The week ended with another of those big bang moments in the fast-expanding universe of floating wind power when Scotland unveiled the winners of its INTOG seabed leasing round dominated by plans to decarbonise offshore oil & gas production.
The runaway winners were Cerulean Winds and the alliance of Flotation Energy and Vargronn, which can now advance plans to help shift green power to North Sea fossil assets under pre-lease exclusivity offers from the Crown Estate Scotland – barely a year after it set the floating sector alight with its giant ScotWind round.

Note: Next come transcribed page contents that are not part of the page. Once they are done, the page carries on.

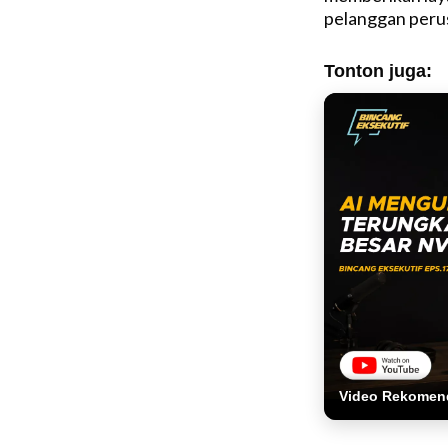
pelanggan peru
Tonton juga:
Video Rekomen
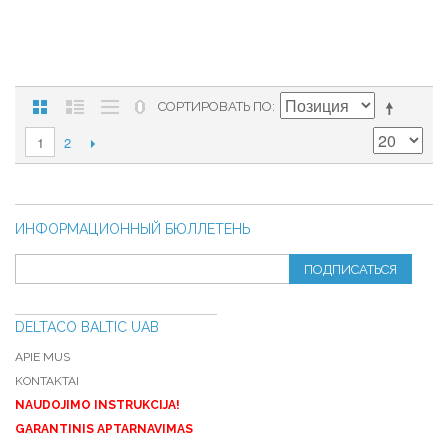
СОРТИРОВАТЬ ПО
2
1
ИНФОРМАЦИОННЫЙ БЮЛЛЕТЕНЬ
ПОДПИСАТЬСЯ
DELTACO BALTIC UAB
APIE MUS
KONTAKTAI
NAUDOJIMO INSTRUKCIJA!
GARANTINIS APTARNAVIMAS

The two development teams are bullish about their prospects to help achieve that ambition, but as one leading analyst told Recharge, the challenges involve mean electrifying offshore oil & gas is “not for the faint hearted”.
And there was little sympathy for the whole process from climate campaigners who judged the entire exercise little more than ‘greenwashing’ that “tinkers around the edges” of North Sea emissions reduction.
Meanwhile, beyond Scotland the floating wind bandwagon rolled on with gigascale plans off Italy, a new partnership for Simply Blue and Subsea7 off Australia, and plans by sector pioneer BW Ideol to spin off a development company for upcoming project construction.
The prospects of Chinese wind OEMs in international markets loomed large in Recharge’s reporting all week, not least when RWE CEO Markus Krebber warned the EU that the Asian giant’s offshore turbines might be the only game in town unless action was taken to spur the European supply chain.
The theme continued with news that fast-emerging Chinese player Windey has been lined up for a huge project in Serbia, and then with the emergence of Goldwind atop BloombergNEF’s wind rankings – the first time a Chinese player has taken number-one spot.
Proof that China’s turbine makers are these days about more than commodity machines at low prices came when Mingyang unveiled a large-scale blade fabricated almost entirely from recycled materials, the first such model in Asia.
Security of supply has stolen most of the energy policy thunder since Russia invaded Ukraine, but the climate emergency came roaring back this week as the UN secretary general called on nations to speed up their net zero drives by 10 years to get the world’s emissions fight back on track.
The good news came from the Energy Transitions Commission (ETC) think-tank that there are no “fundamental barriers” to getting to net zero by 2050 – just the small matter of a $110 trillion investment bill.
And confirmation that renewables are doing their bit came with news from the International Renewable Energy Agency of a near 10% expansion in green power facilities in 2022, despite the economic pressures linked to the global energy crisis.